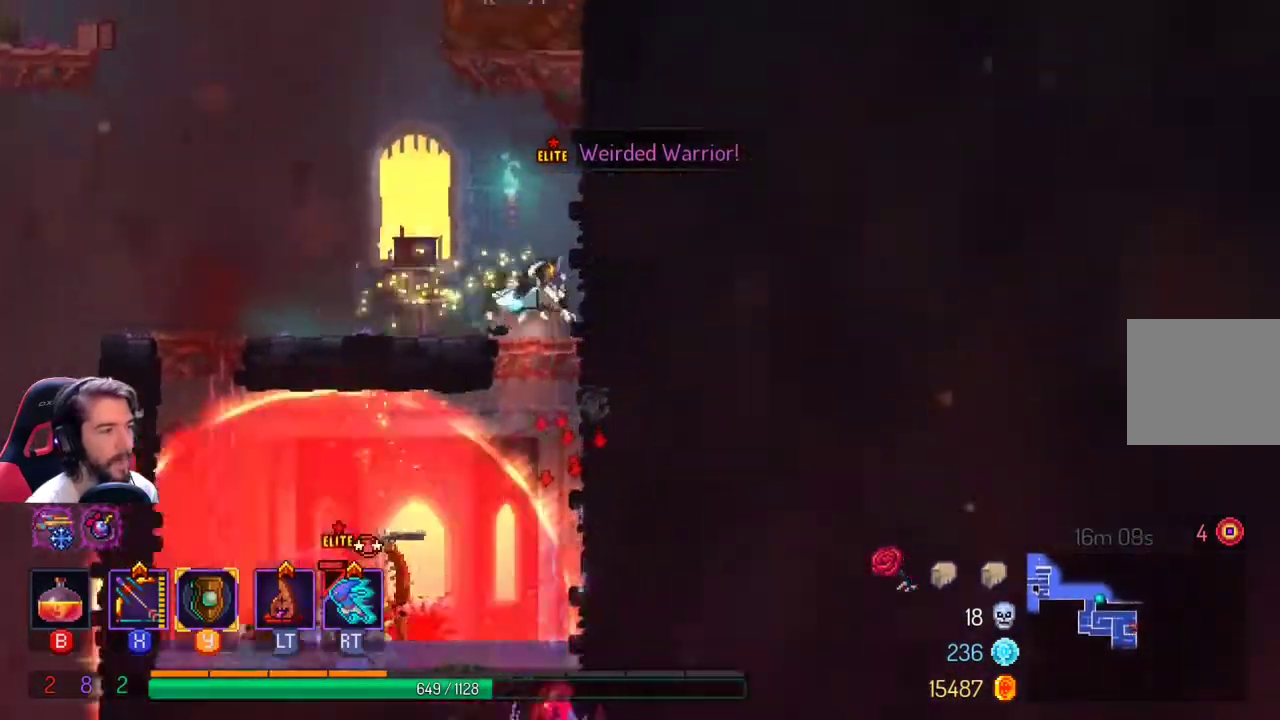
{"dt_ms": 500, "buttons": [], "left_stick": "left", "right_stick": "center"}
==
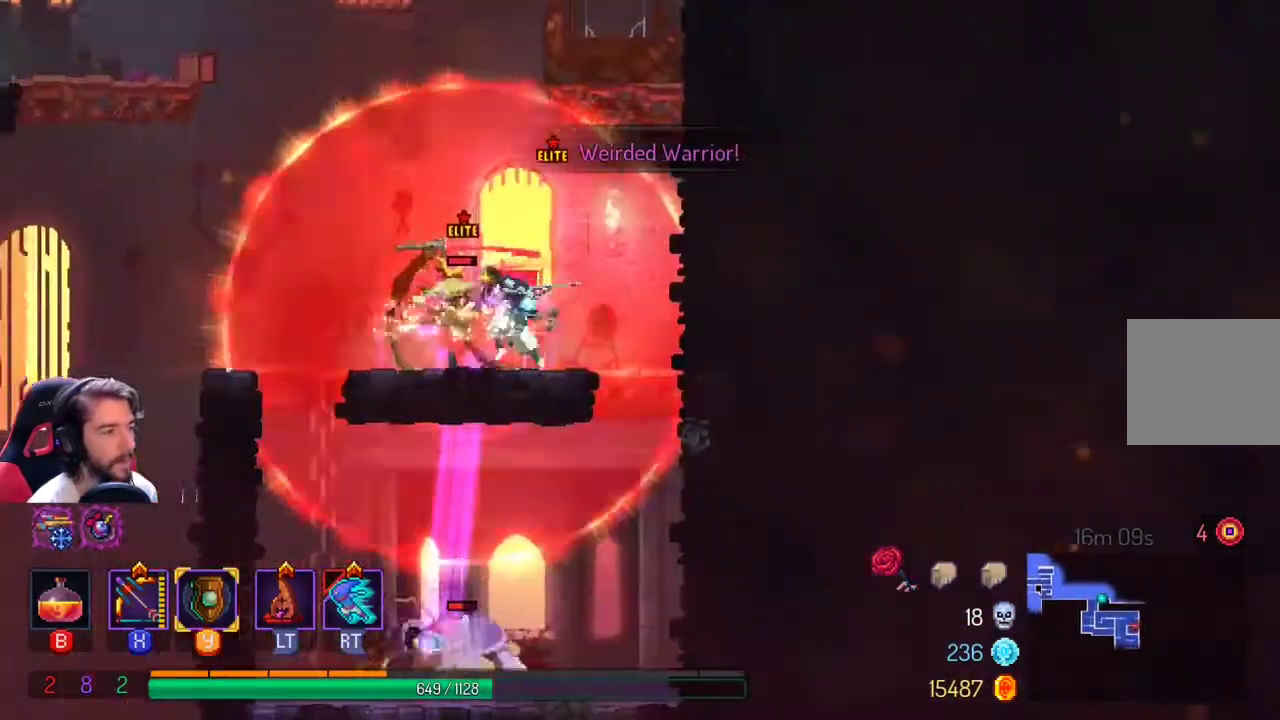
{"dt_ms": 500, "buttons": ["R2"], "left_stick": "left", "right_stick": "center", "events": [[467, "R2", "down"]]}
---
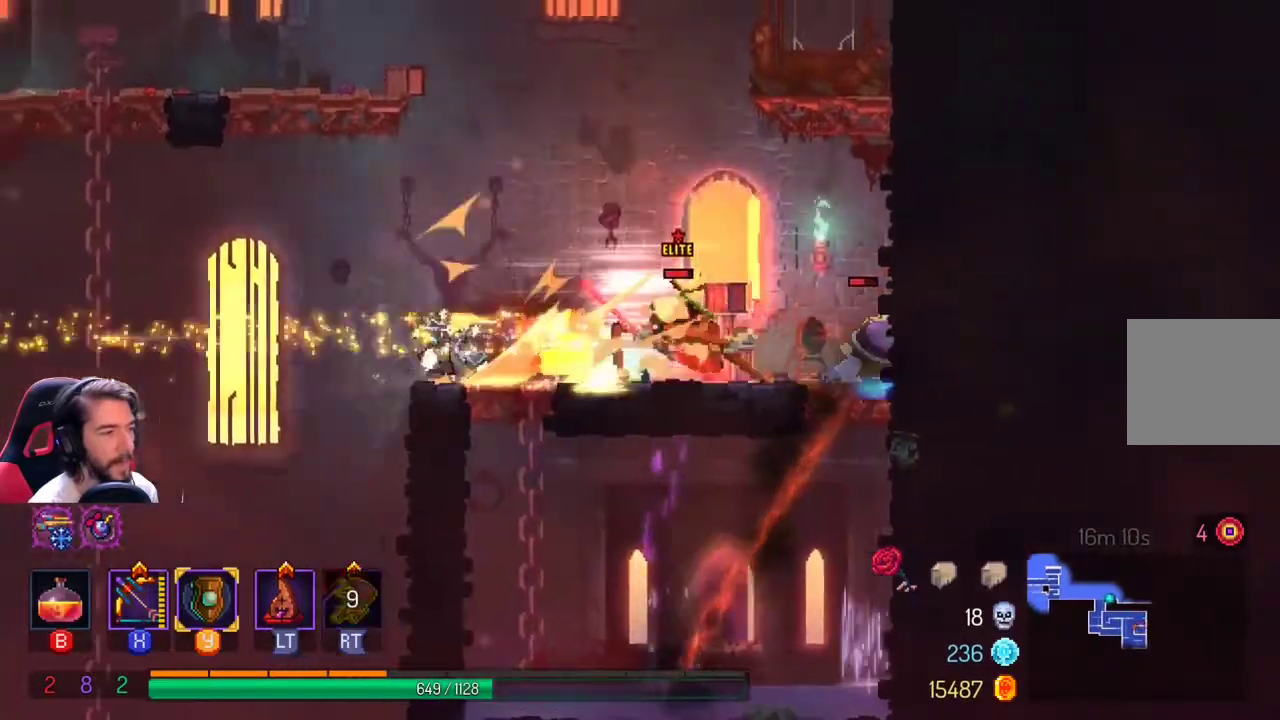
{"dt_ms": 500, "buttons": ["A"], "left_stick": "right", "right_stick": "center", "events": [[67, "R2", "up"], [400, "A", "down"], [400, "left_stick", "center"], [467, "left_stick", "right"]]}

Prompt: Each line that includes the string "down" should be copied from the data.

Written solution:
{"dt_ms": 500, "buttons": ["R2"], "left_stick": "left", "right_stick": "center", "events": [[467, "R2", "down"]]}
{"dt_ms": 500, "buttons": ["A"], "left_stick": "right", "right_stick": "center", "events": [[67, "R2", "up"], [400, "A", "down"], [400, "left_stick", "center"], [467, "left_stick", "right"]]}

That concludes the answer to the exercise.